CB23: power from the one (main) node whose 96 cores are running Cinebench R23.
idle: power from the same node about a minute after CB23 stopped running.

6TB (192x32GB 2Rx8)
idle: 440W/node
CB23: 1120W/node

2TB(64x32GB 2Rx8)
idle: 380W/node
CB23: 1035W/node

256GB(28x8GB 1Rx8 + 4x8GB 2Rx4)
idle: 315W/node
CB23: 940W/node

I might have to do this again with only 1 DIMM installed. This is not an acceptable configuration for most any work, but would show how much of the memory power draw is due to the amount of dimms versus the dimm types. If its the amount of dimms, the power could go way down if you just have 1 installed, but it would at least show that there is no point in using low capacity dimms, or dimms with fewer chips, to get lower power draw.
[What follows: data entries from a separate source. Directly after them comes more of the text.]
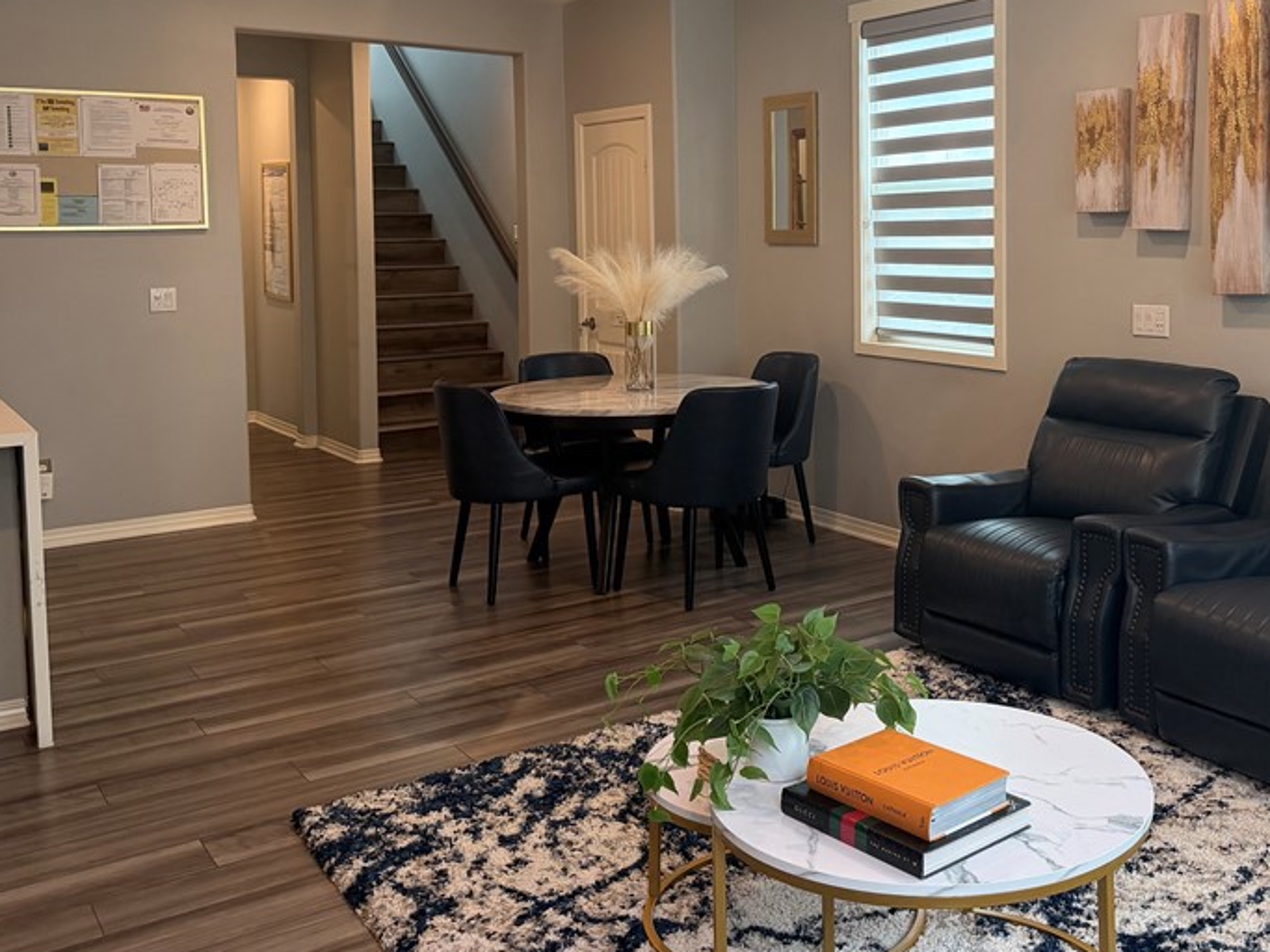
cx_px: 852
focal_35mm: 36
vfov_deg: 39.0
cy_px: 292
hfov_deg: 50.4
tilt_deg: -2.9
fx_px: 1321
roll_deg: +0.2
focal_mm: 6.76
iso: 250
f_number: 1.78
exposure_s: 1/120
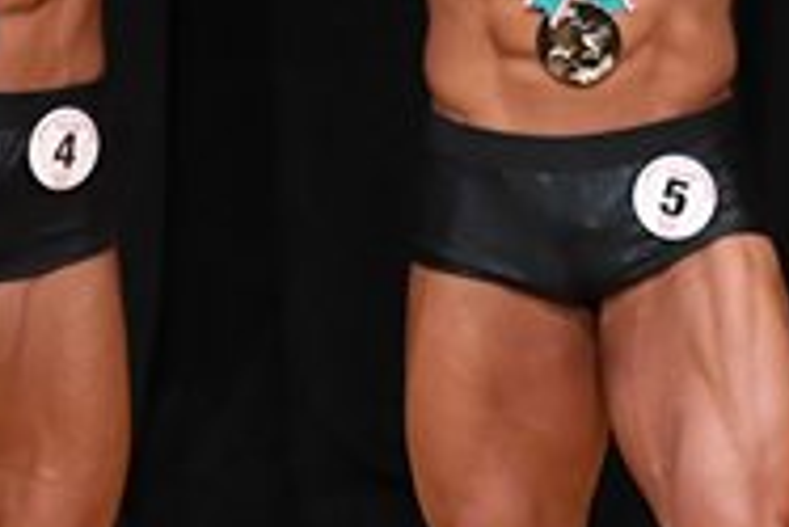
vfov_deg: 1.2
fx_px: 24543
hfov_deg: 1.8
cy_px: 169
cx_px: 449
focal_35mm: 1119
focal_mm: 180
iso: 3200
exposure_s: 1/400
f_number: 5.6
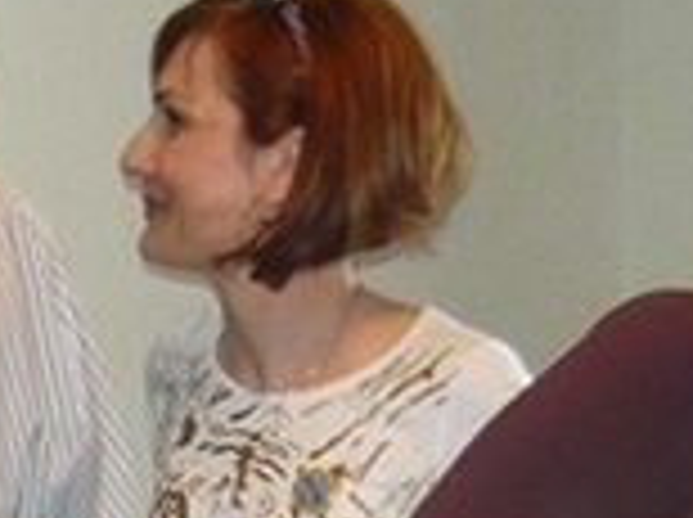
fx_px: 3398
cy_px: 772
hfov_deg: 11.5
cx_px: -94
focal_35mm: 170
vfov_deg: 8.5
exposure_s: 1/30
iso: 200
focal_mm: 5.5
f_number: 2.8
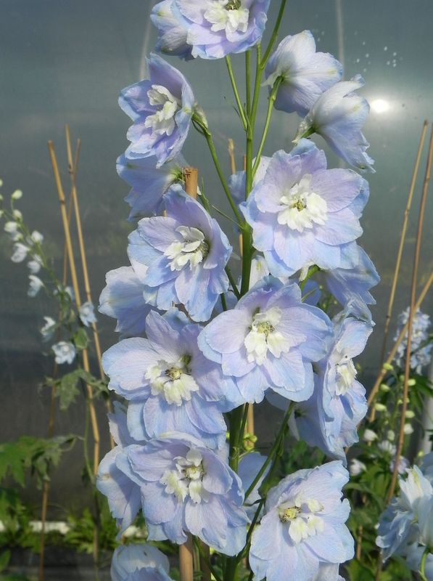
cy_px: 290
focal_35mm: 37
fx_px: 619
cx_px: 216
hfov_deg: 38.6
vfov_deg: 50.2
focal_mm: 6.6
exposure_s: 1/2000
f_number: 4
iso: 160
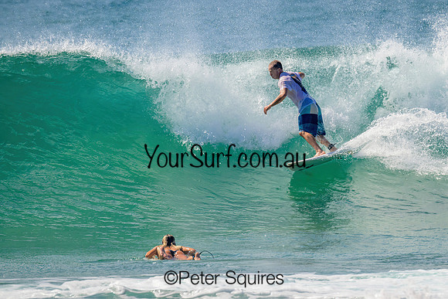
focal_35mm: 721
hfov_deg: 2.9
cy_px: 154
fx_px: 8976
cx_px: 274
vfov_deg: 1.9
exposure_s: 1/2000
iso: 800
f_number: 11
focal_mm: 590
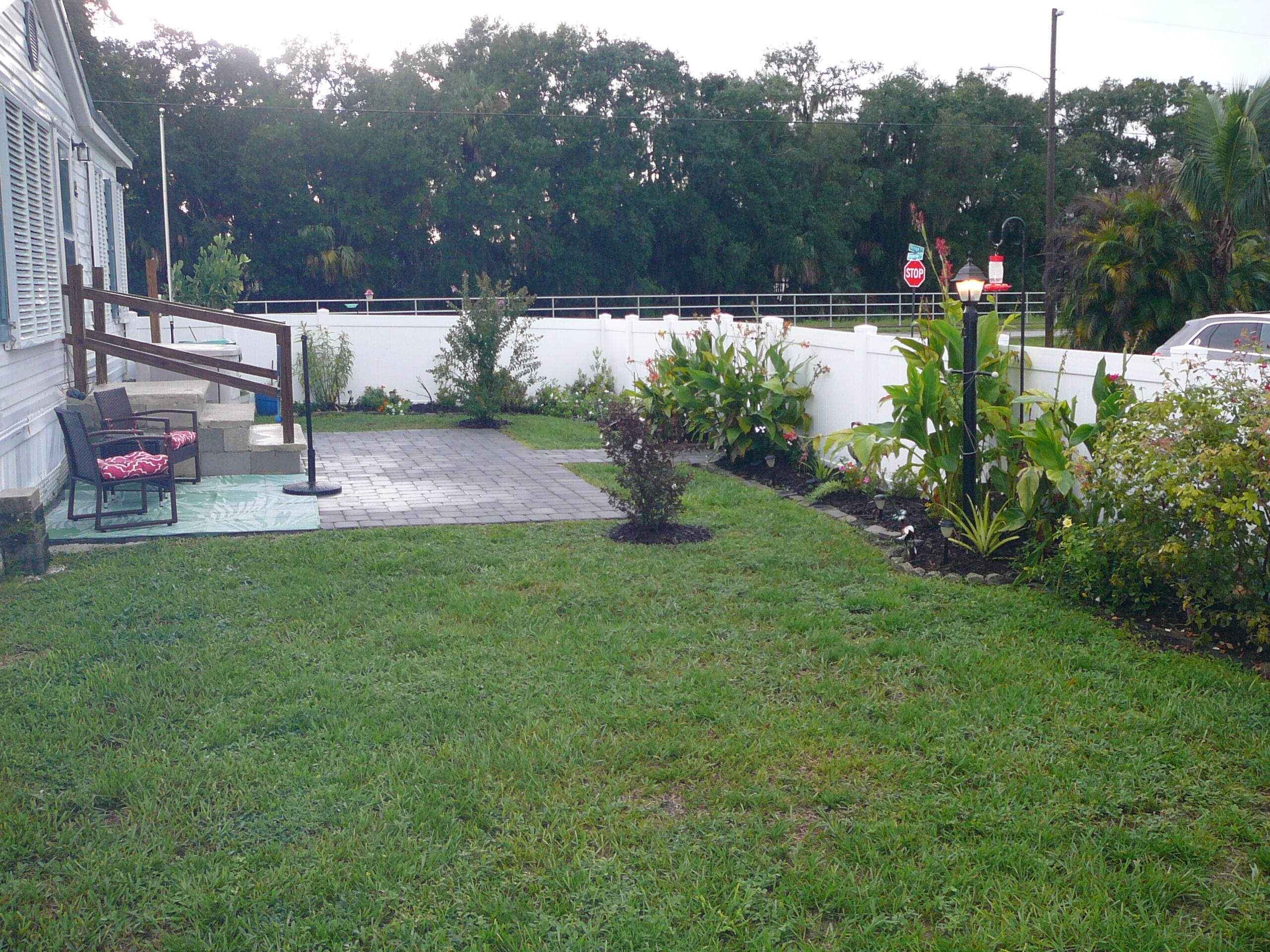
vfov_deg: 40.7
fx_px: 1284
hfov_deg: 52.6
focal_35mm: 35
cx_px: 635
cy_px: 476
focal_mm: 5.2
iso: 100
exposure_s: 1/30
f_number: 2.8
Note that my tests may not be good for figuring the effect of memory population on power draw in other important situations, because cinbench doesn't really hit memory.

As an aside, I timed the boot for the 256GB config to 16 minutes to windows. I didn't do this for the 6TB config, but I don't recall it being very much longer than this. This could be because a huge amount of the boot time is other system initialization processes, aside from memory training.